REQUEST>
When you reach the line in the data below that contains "Ενημερωθείτε για τον", please start repeating lines exactly, and stop after the line that contains "health topics.", repeating nothing else.

SUPPLIED RECORDS>
+---+

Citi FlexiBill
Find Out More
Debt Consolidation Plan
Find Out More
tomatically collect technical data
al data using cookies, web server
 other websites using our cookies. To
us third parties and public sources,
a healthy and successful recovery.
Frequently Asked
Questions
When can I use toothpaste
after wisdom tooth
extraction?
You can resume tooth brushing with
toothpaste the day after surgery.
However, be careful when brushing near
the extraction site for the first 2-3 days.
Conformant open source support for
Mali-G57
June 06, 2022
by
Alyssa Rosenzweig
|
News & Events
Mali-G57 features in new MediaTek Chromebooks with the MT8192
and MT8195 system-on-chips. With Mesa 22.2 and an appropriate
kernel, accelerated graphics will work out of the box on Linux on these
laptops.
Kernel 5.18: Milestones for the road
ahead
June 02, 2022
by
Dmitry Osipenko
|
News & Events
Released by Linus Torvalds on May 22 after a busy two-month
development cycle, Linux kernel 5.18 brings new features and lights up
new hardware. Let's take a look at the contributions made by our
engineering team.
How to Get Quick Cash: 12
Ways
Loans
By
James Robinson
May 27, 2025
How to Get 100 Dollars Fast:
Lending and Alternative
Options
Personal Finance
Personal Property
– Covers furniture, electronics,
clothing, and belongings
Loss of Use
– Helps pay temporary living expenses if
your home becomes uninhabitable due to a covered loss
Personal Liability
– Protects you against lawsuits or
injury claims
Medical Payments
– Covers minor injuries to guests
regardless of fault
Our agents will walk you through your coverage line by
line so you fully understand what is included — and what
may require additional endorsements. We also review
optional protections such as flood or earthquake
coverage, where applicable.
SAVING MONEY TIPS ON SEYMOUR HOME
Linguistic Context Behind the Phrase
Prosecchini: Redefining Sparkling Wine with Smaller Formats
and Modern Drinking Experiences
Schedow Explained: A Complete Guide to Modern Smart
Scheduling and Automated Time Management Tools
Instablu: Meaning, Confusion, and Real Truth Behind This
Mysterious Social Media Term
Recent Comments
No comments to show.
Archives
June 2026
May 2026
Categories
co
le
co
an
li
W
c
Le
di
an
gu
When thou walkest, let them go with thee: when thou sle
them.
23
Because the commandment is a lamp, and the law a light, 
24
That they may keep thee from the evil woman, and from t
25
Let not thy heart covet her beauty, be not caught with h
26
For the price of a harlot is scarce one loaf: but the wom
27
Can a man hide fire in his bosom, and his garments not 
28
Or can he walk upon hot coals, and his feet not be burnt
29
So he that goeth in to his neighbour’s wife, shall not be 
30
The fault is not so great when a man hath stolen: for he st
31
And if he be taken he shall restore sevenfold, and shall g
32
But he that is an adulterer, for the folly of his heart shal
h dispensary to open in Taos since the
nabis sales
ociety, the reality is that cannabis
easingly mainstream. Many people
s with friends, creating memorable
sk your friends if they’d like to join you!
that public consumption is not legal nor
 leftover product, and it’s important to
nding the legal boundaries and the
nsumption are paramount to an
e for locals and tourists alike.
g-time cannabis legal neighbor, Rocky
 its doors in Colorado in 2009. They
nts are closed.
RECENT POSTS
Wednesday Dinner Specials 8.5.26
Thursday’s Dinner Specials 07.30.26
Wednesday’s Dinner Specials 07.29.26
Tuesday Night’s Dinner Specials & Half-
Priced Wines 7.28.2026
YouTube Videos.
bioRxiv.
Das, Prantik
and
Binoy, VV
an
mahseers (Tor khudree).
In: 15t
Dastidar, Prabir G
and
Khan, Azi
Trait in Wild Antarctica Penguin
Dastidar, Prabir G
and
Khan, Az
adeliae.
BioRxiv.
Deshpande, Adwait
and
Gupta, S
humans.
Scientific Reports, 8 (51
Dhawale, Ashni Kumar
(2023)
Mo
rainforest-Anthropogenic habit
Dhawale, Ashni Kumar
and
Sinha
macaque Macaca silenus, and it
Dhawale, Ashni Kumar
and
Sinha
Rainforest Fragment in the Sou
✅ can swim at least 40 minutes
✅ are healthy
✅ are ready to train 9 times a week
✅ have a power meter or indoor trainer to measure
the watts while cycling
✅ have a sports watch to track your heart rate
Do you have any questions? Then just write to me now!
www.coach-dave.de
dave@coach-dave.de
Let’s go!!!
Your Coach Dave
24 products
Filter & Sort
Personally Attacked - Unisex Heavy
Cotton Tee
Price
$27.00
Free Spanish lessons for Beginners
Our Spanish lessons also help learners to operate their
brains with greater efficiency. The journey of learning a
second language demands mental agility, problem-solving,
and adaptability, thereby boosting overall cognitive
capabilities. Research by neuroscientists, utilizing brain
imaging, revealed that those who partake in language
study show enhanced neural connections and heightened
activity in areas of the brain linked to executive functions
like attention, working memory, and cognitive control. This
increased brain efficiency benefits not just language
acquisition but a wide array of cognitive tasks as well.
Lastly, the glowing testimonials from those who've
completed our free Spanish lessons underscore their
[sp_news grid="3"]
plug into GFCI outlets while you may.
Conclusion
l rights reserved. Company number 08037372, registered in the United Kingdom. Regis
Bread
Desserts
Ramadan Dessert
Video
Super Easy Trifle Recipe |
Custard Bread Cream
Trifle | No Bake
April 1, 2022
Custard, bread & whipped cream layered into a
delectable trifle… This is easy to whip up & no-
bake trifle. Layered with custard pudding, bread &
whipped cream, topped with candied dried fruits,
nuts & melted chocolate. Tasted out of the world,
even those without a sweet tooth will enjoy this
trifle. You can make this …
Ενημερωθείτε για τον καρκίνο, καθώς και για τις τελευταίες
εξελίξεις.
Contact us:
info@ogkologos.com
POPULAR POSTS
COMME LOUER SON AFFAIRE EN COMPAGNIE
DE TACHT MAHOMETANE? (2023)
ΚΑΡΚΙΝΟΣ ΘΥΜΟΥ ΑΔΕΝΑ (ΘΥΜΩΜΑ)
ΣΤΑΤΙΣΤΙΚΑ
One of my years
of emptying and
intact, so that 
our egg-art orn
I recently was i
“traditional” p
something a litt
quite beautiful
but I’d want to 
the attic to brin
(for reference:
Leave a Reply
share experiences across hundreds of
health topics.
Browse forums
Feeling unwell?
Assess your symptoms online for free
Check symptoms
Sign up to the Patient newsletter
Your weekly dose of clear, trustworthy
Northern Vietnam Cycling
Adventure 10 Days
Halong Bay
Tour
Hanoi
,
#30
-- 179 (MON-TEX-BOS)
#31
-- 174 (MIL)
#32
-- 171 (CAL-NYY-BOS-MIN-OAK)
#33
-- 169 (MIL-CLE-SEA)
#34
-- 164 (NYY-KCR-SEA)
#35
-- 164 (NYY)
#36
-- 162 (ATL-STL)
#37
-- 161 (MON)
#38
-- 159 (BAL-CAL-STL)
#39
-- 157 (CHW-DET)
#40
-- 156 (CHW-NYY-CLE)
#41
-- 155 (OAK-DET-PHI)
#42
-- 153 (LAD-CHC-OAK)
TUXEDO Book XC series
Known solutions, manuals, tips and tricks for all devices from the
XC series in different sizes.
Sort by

+---+

SOLUTION BELOW>
Ενημερωθείτε για τον καρκίνο, καθώς και για τις τελευταίες
εξελίξεις.
Contact us:
info@ogkologos.com
POPULAR POSTS
COMME LOUER SON AFFAIRE EN COMPAGNIE
DE TACHT MAHOMETANE? (2023)
ΚΑΡΚΙΝΟΣ ΘΥΜΟΥ ΑΔΕΝΑ (ΘΥΜΩΜΑ)
ΣΤΑΤΙΣΤΙΚΑ
One of my years
of emptying and
intact, so that 
our egg-art orn
I recently was i
“traditional” p
something a litt
quite beautiful
but I’d want to 
the attic to brin
(for reference:
Leave a Reply
share experiences across hundreds of
health topics.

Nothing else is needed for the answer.